Obviously, I am not referring to ideas that run counter to Torah. Such ideas have no place in a Torah-true community. However, the majority of such letters are sincere people trying to bring attention to something that in their opinion could use improvement, and yet still feel the need to remain anonymous.

This is a very worrisome and troublesome phenomenon, and is certainly not a symptom of a healthy society.

Tuesday, January 2, 2007

Saddam's Dead, May We Rejoice?

So now that Saddam Hussein, a sworn enemy of the Jewish people, has finally been killed, should we rejoice or not?

What is the proper Torah perspective?

There is a Passuk (Mishlei 24:17) that states; When your enemy falls do not be happy and when he stumbles your heart should not gladden.

However, the Gemorah (Megillah 16a) tells us that this only applies to one’s Jewish enemies, but one is allowed to rejoice in the downfall of one’s non-Jewish enemies.

On the other hand the Gemorah (Megillah 10b) tells us that when the Egyptians were drowning in the Red Sea, the angels attempted to sing praise to Hashem, to which Hashem answered, “my handiwork is drowning in the sea, and you are singing praise?!”.

The implication of this is that one should not rejoice even in the downfall of non-Jewish enemies.

After much research I have come across a Maharsha (Brachos 9b) who seems to differentiate between angels and people. Angels are not allowed to sing praise even while non-Jewish enemies are drowning, but people are not included in this restriction.
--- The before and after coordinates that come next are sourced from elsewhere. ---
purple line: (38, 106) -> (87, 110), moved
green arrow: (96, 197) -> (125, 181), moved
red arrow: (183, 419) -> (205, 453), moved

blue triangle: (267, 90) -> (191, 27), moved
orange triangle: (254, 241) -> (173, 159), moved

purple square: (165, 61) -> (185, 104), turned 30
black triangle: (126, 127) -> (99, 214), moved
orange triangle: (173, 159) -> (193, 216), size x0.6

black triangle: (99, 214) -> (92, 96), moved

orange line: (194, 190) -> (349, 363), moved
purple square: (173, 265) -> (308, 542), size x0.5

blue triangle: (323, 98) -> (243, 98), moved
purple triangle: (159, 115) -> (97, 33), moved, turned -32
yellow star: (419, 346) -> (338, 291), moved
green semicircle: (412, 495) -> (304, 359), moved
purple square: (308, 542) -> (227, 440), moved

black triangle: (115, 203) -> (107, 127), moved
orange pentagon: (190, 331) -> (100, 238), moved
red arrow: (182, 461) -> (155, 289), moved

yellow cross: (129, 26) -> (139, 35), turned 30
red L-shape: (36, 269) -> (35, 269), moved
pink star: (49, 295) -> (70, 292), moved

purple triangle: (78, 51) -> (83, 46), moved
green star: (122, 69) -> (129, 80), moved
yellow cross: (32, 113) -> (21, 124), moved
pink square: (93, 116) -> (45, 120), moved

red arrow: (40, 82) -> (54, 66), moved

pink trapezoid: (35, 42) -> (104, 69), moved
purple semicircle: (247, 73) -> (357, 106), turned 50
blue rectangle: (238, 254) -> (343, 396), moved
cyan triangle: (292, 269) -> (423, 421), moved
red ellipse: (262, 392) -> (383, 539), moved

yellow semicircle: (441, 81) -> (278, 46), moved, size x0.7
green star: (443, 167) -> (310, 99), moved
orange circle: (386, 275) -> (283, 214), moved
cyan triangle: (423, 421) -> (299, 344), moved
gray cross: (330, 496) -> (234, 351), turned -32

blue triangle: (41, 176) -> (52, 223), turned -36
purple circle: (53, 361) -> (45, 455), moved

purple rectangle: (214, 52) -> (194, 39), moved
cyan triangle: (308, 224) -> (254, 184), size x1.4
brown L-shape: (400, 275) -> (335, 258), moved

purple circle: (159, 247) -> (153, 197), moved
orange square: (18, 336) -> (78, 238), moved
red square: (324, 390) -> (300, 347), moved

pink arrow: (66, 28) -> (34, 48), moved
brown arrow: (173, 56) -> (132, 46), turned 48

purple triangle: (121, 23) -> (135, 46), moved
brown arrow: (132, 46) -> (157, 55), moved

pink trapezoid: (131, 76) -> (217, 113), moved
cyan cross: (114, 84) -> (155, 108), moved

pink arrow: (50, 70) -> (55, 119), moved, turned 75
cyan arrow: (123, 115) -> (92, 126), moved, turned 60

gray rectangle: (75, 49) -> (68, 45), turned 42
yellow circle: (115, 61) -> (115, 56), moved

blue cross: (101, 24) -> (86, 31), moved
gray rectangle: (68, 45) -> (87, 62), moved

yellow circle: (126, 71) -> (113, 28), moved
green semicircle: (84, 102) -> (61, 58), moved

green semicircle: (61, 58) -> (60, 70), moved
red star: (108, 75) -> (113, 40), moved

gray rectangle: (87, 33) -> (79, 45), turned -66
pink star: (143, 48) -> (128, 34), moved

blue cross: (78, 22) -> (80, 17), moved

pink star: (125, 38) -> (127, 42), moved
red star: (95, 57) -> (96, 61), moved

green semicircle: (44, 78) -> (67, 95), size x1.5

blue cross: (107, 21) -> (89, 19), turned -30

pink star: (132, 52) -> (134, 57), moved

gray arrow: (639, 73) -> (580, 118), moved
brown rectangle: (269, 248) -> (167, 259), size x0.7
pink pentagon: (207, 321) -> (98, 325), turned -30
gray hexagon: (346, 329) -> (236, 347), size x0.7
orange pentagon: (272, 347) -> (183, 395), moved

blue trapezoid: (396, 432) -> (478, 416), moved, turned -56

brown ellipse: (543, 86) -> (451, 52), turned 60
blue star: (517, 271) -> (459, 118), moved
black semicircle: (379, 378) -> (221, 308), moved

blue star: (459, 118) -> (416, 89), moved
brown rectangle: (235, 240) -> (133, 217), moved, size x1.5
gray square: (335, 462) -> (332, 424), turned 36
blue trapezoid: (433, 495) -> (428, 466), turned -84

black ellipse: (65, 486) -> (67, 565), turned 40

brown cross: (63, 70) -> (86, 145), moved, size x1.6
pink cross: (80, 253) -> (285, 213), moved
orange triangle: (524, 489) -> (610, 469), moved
Perhaps one can understand the Maharsha’s reasoning as follows. The non-Jewish enemies are not enemies of the angels themselves; therefore the fact that they are still Hashem’s handiwork overrides their desire to praise Hashem. The Jewish people, on the other hand, were the ones actually threatened by these enemies, and therefore they are allowed to rejoice in the downfall of these non-Jewish enemies.

I was thinking to explain the contradiction somewhat differently.

Perhaps there actually exists no difference between angels and people. The difference lies in WHEN the rejoicing is taking place. It is wrong to rejoice while the non-Jewish enemy is in the process of dying or extreme torture, and accordingly the angels were not allowed to sing praise while the Egyptians were drowning. But one is allowed to rejoice when the non-Jewish enemy is merely in the process of its downfall, or after the downfall has been completed.

Either way, we humans can rejoice over Saddam Hussein’s death, as it is both us people rejoicing, and not at the time of his actual death.